Your response is a verbatim copy of the listing, stripped of its images.

··· Collected data ···

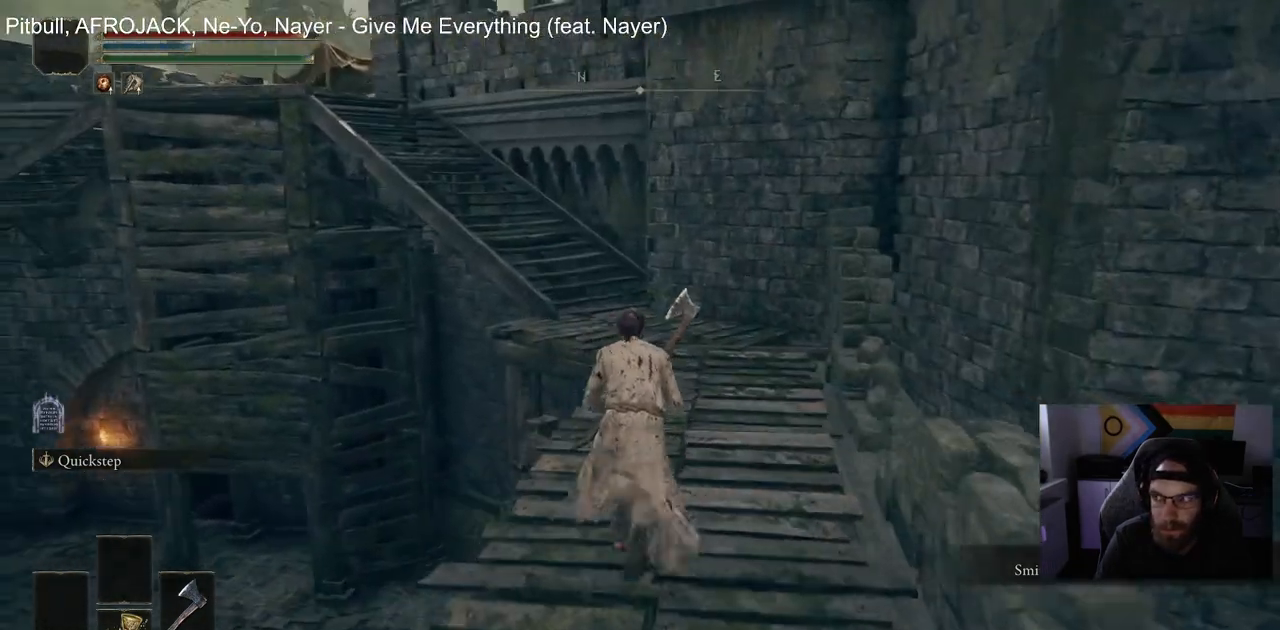
{"buttons": ["CIRCLE"], "left_stick": "up", "right_stick": "center", "events": []}
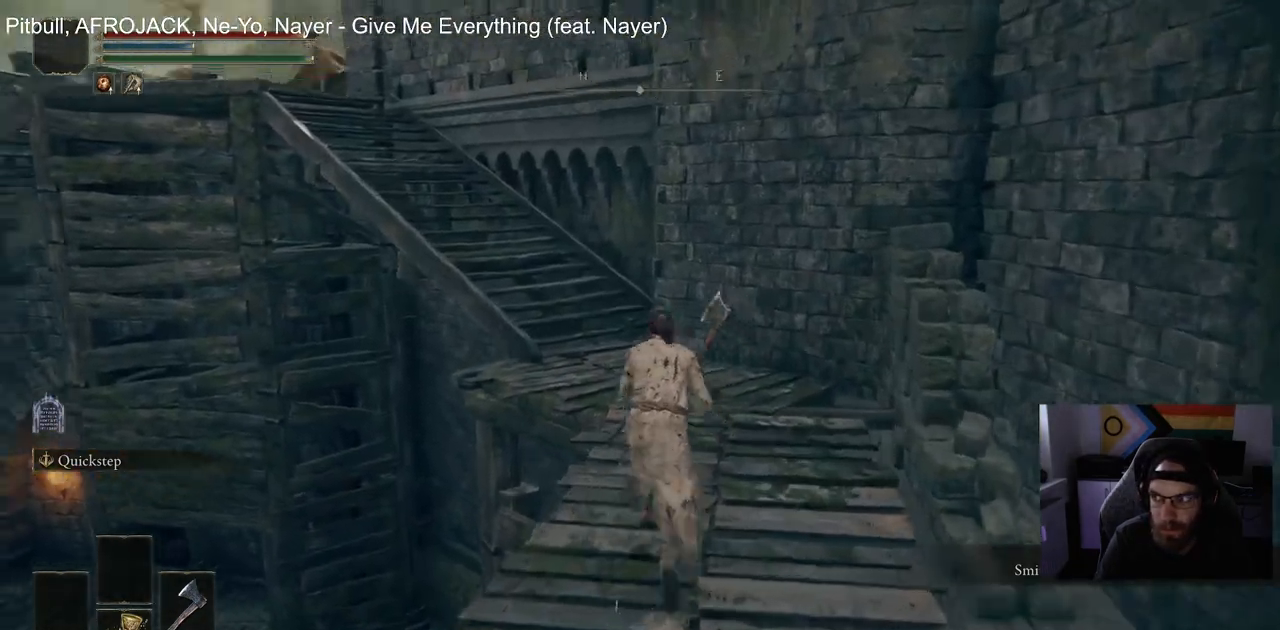
{"buttons": ["CIRCLE"], "left_stick": "up", "right_stick": "center", "events": []}
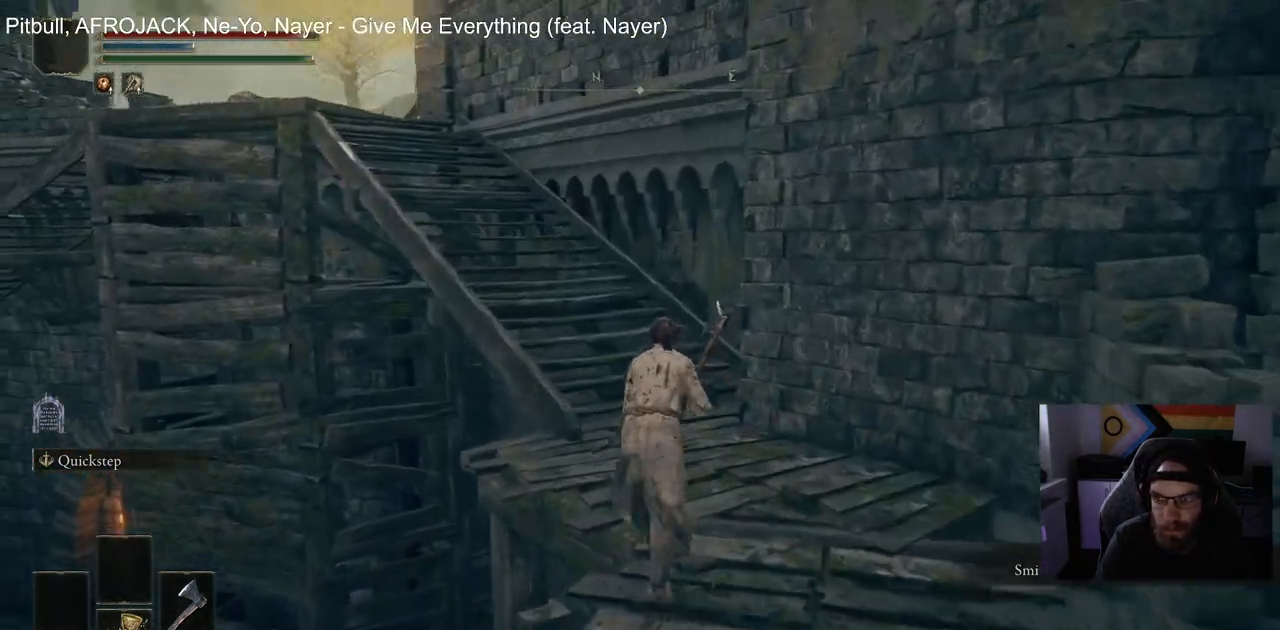
{"buttons": ["CIRCLE"], "left_stick": "up", "right_stick": "center", "events": []}
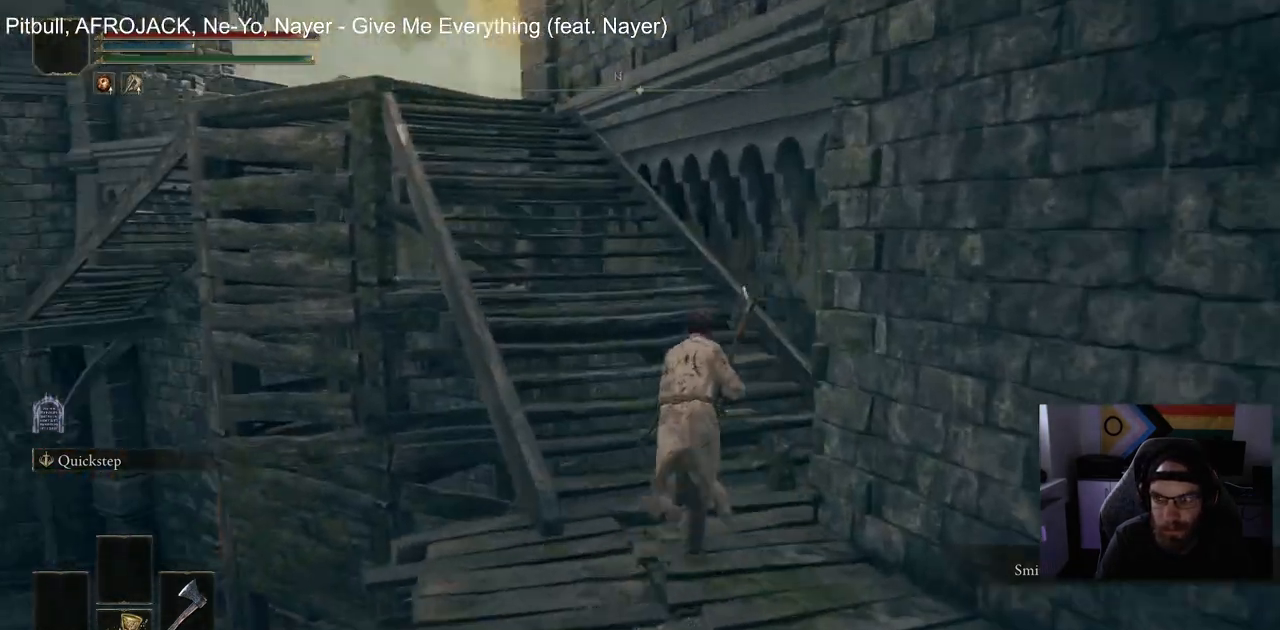
{"buttons": ["CIRCLE"], "left_stick": "up", "right_stick": "center", "events": []}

···

Exercise response
{"buttons": ["CIRCLE"], "left_stick": "up", "right_stick": "center", "events": []}
{"buttons": ["CIRCLE"], "left_stick": "up", "right_stick": "center", "events": []}
{"buttons": ["CIRCLE"], "left_stick": "up", "right_stick": "center", "events": []}
{"buttons": ["CIRCLE"], "left_stick": "up", "right_stick": "center", "events": []}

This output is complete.